*Exercise*. Only the lines holding the string "paint" are needed; copy each of them from the data.
══ Data to use ══
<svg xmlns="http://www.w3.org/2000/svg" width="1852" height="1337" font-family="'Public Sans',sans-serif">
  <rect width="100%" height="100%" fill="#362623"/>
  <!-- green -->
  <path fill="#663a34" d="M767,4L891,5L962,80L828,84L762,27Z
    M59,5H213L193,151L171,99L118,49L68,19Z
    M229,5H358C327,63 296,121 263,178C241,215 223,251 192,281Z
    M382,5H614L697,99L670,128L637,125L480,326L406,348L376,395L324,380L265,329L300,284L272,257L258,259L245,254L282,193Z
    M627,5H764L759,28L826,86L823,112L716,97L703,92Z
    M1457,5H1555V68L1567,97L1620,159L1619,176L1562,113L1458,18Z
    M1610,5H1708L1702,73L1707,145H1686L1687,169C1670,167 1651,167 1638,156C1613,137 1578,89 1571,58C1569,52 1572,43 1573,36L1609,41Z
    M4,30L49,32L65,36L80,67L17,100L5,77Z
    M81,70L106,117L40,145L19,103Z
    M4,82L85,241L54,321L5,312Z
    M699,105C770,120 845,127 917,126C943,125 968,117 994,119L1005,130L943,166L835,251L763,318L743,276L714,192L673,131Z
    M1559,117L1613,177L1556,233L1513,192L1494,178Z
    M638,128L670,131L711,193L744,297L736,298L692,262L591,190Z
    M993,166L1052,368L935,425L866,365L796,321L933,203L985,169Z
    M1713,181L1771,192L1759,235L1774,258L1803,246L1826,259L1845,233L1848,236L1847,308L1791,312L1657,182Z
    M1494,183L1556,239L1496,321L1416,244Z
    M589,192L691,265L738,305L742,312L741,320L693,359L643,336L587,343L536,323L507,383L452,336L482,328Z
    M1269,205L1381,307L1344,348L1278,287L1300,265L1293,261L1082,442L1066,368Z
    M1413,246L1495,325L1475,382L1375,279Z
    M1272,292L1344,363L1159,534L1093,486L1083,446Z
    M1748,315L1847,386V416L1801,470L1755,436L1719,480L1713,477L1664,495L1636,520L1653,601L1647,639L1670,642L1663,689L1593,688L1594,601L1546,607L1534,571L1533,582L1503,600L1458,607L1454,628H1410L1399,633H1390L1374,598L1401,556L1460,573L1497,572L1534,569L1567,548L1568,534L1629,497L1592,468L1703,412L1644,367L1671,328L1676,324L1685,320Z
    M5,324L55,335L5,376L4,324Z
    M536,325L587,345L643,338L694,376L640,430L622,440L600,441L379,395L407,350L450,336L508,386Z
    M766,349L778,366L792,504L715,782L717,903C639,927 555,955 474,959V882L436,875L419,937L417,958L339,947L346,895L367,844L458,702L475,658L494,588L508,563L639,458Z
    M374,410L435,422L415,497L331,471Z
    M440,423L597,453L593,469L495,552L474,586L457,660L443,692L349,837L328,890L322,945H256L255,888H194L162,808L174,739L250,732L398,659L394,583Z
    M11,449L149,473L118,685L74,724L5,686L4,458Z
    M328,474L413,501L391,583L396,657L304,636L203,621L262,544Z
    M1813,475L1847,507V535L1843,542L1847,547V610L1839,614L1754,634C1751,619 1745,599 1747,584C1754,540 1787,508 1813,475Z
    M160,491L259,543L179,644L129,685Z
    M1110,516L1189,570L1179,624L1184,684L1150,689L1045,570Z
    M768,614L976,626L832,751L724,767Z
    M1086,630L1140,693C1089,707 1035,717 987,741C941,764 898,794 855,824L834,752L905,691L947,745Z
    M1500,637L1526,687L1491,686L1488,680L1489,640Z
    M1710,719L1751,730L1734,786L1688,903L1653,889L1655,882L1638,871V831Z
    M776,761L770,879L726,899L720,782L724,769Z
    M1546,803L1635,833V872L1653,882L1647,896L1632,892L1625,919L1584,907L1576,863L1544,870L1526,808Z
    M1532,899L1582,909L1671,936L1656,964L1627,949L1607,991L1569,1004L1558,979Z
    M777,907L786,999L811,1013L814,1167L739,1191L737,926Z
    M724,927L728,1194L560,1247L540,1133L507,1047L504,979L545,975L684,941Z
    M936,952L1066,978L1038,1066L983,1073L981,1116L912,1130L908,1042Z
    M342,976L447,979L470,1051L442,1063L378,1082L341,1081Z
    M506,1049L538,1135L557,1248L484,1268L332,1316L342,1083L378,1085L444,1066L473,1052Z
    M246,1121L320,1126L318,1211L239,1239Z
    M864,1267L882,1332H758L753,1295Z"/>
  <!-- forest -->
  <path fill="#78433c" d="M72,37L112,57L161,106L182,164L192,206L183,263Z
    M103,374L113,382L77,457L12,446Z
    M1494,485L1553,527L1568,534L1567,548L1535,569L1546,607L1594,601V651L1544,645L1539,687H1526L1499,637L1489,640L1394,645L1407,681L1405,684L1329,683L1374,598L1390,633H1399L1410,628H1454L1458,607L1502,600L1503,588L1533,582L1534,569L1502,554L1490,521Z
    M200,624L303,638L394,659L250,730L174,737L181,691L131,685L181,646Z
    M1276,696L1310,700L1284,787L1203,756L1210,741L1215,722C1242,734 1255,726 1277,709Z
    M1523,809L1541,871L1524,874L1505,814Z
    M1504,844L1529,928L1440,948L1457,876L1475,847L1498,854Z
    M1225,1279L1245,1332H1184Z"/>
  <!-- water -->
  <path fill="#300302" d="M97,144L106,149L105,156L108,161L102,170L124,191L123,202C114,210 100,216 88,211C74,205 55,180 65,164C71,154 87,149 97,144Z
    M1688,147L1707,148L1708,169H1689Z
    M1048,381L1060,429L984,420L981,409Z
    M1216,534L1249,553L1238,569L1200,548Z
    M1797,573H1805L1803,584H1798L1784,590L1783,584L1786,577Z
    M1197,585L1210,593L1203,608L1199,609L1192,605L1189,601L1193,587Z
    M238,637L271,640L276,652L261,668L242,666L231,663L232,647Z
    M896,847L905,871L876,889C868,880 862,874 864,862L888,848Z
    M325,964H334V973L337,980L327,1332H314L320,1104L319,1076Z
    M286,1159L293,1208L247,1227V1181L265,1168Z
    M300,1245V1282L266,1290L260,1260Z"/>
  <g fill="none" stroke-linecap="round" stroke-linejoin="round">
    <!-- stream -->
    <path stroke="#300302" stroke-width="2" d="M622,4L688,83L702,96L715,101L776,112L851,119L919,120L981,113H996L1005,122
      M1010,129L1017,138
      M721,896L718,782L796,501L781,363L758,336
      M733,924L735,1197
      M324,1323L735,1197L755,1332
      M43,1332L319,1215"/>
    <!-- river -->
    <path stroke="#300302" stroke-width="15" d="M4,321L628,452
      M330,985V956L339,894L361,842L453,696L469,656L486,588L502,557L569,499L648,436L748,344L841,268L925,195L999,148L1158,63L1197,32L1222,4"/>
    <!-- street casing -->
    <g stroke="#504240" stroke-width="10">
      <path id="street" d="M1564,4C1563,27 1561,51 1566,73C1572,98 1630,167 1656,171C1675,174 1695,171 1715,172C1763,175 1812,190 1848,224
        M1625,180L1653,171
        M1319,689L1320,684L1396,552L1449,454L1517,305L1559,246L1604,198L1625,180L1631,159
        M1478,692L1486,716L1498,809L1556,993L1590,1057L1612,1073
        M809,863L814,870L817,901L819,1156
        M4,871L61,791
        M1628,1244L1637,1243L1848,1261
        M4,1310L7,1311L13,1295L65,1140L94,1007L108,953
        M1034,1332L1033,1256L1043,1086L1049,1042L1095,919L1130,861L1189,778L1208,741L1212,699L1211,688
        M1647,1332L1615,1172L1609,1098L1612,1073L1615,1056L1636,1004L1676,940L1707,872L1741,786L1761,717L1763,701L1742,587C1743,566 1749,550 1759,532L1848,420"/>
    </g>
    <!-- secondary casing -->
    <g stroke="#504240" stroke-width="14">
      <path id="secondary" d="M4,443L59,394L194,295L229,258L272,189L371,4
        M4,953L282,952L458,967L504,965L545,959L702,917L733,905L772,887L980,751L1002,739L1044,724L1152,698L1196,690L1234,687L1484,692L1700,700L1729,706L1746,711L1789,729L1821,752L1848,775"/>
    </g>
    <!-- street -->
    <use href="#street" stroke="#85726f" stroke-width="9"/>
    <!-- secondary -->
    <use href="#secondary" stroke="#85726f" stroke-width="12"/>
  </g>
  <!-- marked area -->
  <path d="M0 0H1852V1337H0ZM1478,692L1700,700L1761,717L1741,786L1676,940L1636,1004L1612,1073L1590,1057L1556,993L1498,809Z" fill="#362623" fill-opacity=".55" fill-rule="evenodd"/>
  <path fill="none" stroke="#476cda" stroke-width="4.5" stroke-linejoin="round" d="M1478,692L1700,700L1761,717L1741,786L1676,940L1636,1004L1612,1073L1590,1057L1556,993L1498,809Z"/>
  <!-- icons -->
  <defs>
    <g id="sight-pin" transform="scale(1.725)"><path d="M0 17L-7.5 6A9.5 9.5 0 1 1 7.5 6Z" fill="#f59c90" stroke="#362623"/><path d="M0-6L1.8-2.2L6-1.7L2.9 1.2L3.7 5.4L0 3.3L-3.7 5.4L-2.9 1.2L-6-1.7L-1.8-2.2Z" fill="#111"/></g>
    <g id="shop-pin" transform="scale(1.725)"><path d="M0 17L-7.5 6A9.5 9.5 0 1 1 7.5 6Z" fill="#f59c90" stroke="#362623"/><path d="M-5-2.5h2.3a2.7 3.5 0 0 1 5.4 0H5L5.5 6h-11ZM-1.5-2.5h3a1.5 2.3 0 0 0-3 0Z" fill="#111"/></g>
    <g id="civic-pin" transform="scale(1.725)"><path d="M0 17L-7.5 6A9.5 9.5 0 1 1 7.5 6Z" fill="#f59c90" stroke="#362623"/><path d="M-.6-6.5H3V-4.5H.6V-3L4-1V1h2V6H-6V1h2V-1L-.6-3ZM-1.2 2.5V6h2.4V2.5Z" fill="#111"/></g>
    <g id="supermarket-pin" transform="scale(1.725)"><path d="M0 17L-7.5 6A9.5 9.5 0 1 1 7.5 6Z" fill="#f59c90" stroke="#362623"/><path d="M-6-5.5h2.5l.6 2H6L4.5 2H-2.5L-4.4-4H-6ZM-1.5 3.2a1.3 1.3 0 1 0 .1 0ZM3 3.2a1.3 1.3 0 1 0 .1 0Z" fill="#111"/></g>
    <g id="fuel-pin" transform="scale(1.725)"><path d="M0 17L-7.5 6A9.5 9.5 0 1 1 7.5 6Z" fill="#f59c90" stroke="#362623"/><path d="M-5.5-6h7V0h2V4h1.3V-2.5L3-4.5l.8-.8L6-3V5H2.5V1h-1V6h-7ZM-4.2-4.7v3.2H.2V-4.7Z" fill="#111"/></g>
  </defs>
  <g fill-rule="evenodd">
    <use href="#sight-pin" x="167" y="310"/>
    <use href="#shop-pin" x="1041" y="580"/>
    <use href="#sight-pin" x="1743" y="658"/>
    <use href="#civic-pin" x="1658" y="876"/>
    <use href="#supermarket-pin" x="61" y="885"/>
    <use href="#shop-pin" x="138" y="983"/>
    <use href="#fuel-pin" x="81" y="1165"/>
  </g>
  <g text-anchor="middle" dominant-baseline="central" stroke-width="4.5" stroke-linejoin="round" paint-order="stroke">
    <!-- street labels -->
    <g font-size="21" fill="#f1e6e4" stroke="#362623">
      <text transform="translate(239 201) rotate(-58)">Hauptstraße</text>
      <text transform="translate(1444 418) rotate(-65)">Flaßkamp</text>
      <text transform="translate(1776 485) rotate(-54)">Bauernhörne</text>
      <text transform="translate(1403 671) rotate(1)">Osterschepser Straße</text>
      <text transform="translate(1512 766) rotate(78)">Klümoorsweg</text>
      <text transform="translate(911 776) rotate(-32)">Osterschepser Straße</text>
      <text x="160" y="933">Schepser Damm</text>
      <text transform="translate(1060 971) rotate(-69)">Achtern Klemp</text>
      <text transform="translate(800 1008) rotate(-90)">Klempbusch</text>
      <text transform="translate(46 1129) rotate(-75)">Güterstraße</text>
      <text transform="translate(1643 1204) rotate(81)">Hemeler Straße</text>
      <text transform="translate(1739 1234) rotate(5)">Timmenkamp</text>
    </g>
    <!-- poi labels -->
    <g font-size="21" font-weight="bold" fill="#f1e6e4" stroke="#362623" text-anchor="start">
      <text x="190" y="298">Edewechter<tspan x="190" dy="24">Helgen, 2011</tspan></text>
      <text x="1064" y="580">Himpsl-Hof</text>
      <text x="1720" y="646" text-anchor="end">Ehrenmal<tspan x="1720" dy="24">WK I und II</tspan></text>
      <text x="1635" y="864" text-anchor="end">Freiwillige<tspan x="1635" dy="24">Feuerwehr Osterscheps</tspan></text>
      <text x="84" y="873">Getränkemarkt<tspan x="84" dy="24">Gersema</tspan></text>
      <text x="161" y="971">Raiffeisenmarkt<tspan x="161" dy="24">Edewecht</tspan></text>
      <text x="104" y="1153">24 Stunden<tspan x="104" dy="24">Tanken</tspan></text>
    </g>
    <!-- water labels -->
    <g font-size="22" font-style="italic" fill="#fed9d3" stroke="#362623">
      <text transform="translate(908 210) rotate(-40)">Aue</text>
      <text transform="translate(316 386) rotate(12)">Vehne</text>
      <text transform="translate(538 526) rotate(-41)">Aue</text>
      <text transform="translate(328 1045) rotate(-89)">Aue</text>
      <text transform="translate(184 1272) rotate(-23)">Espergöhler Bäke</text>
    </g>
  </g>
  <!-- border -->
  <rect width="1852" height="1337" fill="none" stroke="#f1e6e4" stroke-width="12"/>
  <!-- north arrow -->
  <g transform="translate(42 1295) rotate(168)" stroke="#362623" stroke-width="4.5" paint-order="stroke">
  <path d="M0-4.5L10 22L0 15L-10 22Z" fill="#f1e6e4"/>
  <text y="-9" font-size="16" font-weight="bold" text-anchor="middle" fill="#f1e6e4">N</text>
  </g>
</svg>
═══
*Exercise result*.
  <g text-anchor="middle" dominant-baseline="central" stroke-width="4.5" stroke-linejoin="round" paint-order="stroke">
  <g transform="translate(42 1295) rotate(168)" stroke="#362623" stroke-width="4.5" paint-order="stroke">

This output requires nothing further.